-- Instructions for the task --
Show each line from the listing that includes the word "format".

====== Data provided

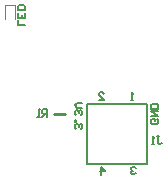
<source format=gbo>
G04*
G04 #@! TF.GenerationSoftware,Altium Limited,Altium Designer,22.5.1 (42)*
G04*
G04 Layer_Color=32896*
%FSLAX24Y24*%
%MOIN*%
G70*
G04*
G04 #@! TF.SameCoordinates,5C00E3EC-F711-4006-A76F-14F01AC31ACF*
G04*
G04*
G04 #@! TF.FilePolarity,Positive*
G04*
G01*
G75*
%ADD10C,0.0100*%
%ADD16C,0.0080*%
%ADD21C,0.0040*%
%ADD22C,0.0050*%
D10*
X15330Y104900D02*
X15690D01*
D16*
X16440Y103240D02*
X18440D01*
X16440Y105240D02*
X18440D01*
X16440Y103240D02*
Y105240D01*
X18440Y103240D02*
Y105240D01*
D21*
X13690Y108060D02*
Y108530D01*
X14030Y108060D02*
Y108530D01*
X13690D02*
X14030D01*
D22*
X17980Y105360D02*
X17897D01*
X17938D01*
Y105610D01*
X17980Y105568D01*
X16823Y105360D02*
X16990D01*
X16823Y105527D01*
Y105568D01*
X16865Y105610D01*
X16948D01*
X16990Y105568D01*
X16238Y104390D02*
X16280Y104432D01*
Y104515D01*
X16238Y104557D01*
X16197D01*
X16155Y104515D01*
Y104473D01*
Y104515D01*
X16113Y104557D01*
X16072D01*
X16030Y104515D01*
Y104432D01*
X16072Y104390D01*
X16030Y104640D02*
X16072D01*
Y104682D01*
X16030D01*
Y104640D01*
X16238Y104848D02*
X16280Y104890D01*
Y104973D01*
X16238Y105015D01*
X16197D01*
X16155Y104973D01*
Y104931D01*
Y104973D01*
X16113Y105015D01*
X16072D01*
X16030Y104973D01*
Y104890D01*
X16072Y104848D01*
X16280Y105098D02*
X16113D01*
X16030Y105181D01*
X16113Y105265D01*
X16280D01*
X18778Y104727D02*
X18820Y104685D01*
Y104602D01*
X18778Y104560D01*
X18612D01*
X18570Y104602D01*
Y104685D01*
X18612Y104727D01*
X18695D01*
Y104643D01*
X18570Y104810D02*
X18820D01*
X18570Y104977D01*
X18820D01*
Y105060D02*
X18570D01*
Y105185D01*
X18612Y105226D01*
X18778D01*
X18820Y105185D01*
Y105060D01*
X16915Y102860D02*
Y103110D01*
X17040Y102985D01*
X16873D01*
X18060Y103088D02*
X18018Y103130D01*
X17935D01*
X17893Y103088D01*
Y103047D01*
X17935Y103005D01*
X17977D01*
X17935D01*
X17893Y102963D01*
Y102922D01*
X17935Y102880D01*
X18018D01*
X18060Y102922D01*
X18760Y104145D02*
X18843D01*
X18802D01*
Y103937D01*
X18843Y103895D01*
X18885D01*
X18927Y103937D01*
X18677Y103895D02*
X18593D01*
X18635D01*
Y104145D01*
X18677Y104103D01*
X15117Y104805D02*
Y105055D01*
X14992D01*
X14950Y105013D01*
Y104930D01*
X14992Y104888D01*
X15117D01*
X15033D02*
X14950Y104805D01*
X14867D02*
X14783D01*
X14825D01*
Y105055D01*
X14867Y105013D01*
X14385Y107847D02*
X14135D01*
Y108013D01*
X14385Y108263D02*
Y108097D01*
X14135D01*
Y108263D01*
X14260Y108097D02*
Y108180D01*
X14385Y108347D02*
X14135D01*
Y108472D01*
X14177Y108513D01*
X14343D01*
X14385Y108472D01*
Y108347D01*
M02*

</source>
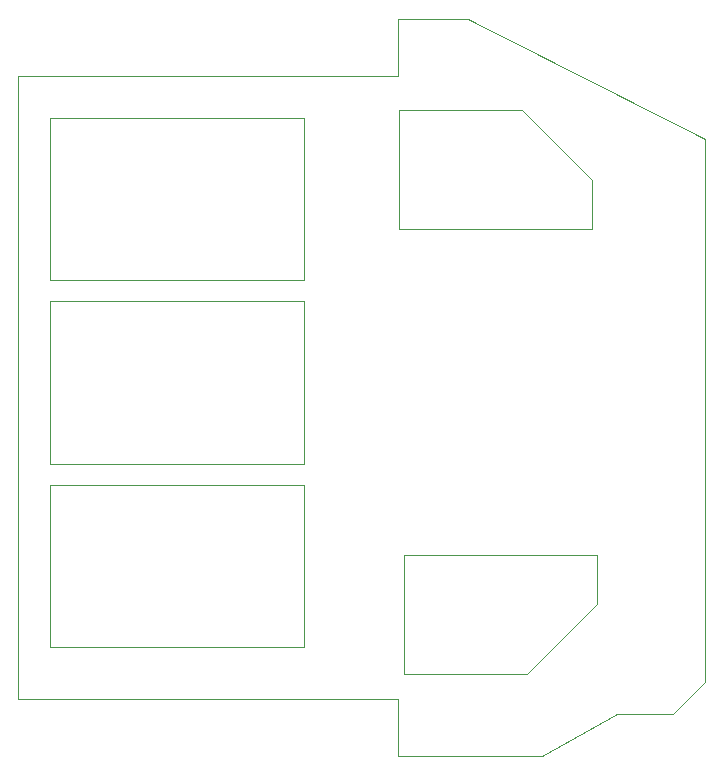
<source format=gm1>
G04 #@! TF.GenerationSoftware,KiCad,Pcbnew,(6.0.0)*
G04 #@! TF.CreationDate,2021-12-31T23:16:07+08:00*
G04 #@! TF.ProjectId,Trackpoint buttons,54726163-6b70-46f6-996e-742062757474,rev?*
G04 #@! TF.SameCoordinates,Original*
G04 #@! TF.FileFunction,Profile,NP*
%FSLAX46Y46*%
G04 Gerber Fmt 4.6, Leading zero omitted, Abs format (unit mm)*
G04 Created by KiCad (PCBNEW (6.0.0)) date 2021-12-31 23:16:07*
%MOMM*%
%LPD*%
G01*
G04 APERTURE LIST*
G04 #@! TA.AperFunction,Profile*
%ADD10C,0.100000*%
G04 #@! TD*
G04 APERTURE END LIST*
D10*
X88389880Y-87542500D02*
X81999880Y-91132500D01*
X61830000Y-52645000D02*
X40390000Y-52645000D01*
X40390000Y-52645000D02*
X40390000Y-66375000D01*
X40390000Y-66375000D02*
X61830000Y-66375000D01*
X61830000Y-66375000D02*
X61830000Y-52645000D01*
X37640000Y-33560000D02*
X37640000Y-33550000D01*
X81999880Y-91132500D02*
X69829880Y-91132500D01*
X59210000Y-86282500D02*
X37640000Y-86282500D01*
X95799880Y-38872500D02*
X95799880Y-84892500D01*
X86660000Y-78290000D02*
X86660000Y-74100000D01*
X61830000Y-37110000D02*
X40390000Y-37110000D01*
X40390000Y-37110000D02*
X40390000Y-50840000D01*
X40390000Y-50840000D02*
X61830000Y-50840000D01*
X61830000Y-50840000D02*
X61830000Y-37110000D01*
X69809880Y-33552500D02*
X69809880Y-28702500D01*
X86230000Y-46530000D02*
X86230000Y-42340000D01*
X95799880Y-84892500D02*
X93149880Y-87542500D01*
X60737380Y-33552500D02*
X37950000Y-33552500D01*
X69910000Y-36420000D02*
X69910000Y-46530000D01*
X80310000Y-36420000D02*
X70050000Y-36420000D01*
X70480000Y-84210000D02*
X80740000Y-84210000D01*
X37640000Y-34698392D02*
X37640000Y-33560000D01*
X60737380Y-33552500D02*
X69809880Y-33552500D01*
X37640000Y-86282500D02*
X37640000Y-86210000D01*
X93149880Y-87542500D02*
X88389880Y-87542500D01*
X37640000Y-34698392D02*
X37640000Y-86210000D01*
X70050000Y-36420000D02*
X69910000Y-36420000D01*
X86660000Y-74100000D02*
X70340000Y-74100000D01*
X75779880Y-28702500D02*
X95799880Y-38872500D01*
X70340000Y-74100000D02*
X70340000Y-84210000D01*
X69809880Y-28702500D02*
X75779880Y-28702500D01*
X37640000Y-33550000D02*
X37950000Y-33550000D01*
X69829880Y-91132500D02*
X69829880Y-86282500D01*
X70340000Y-84210000D02*
X70480000Y-84210000D01*
X69910000Y-46530000D02*
X86230000Y-46530000D01*
X61830000Y-68180000D02*
X40390000Y-68180000D01*
X40390000Y-68180000D02*
X40390000Y-81910000D01*
X40390000Y-81910000D02*
X61830000Y-81910000D01*
X61830000Y-81910000D02*
X61830000Y-68180000D01*
X86230000Y-42340000D02*
X80310000Y-36420000D01*
X62869880Y-86282500D02*
X59210000Y-86282500D01*
X80740000Y-84210000D02*
X86660000Y-78290000D01*
X69829880Y-86282500D02*
X62869880Y-86282500D01*
M02*

</source>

============

-- Problem solution --
<source format=gbo>
<source format=gm1>
G04 Gerber Fmt 4.6, Leading zero omitted, Abs format (unit mm)*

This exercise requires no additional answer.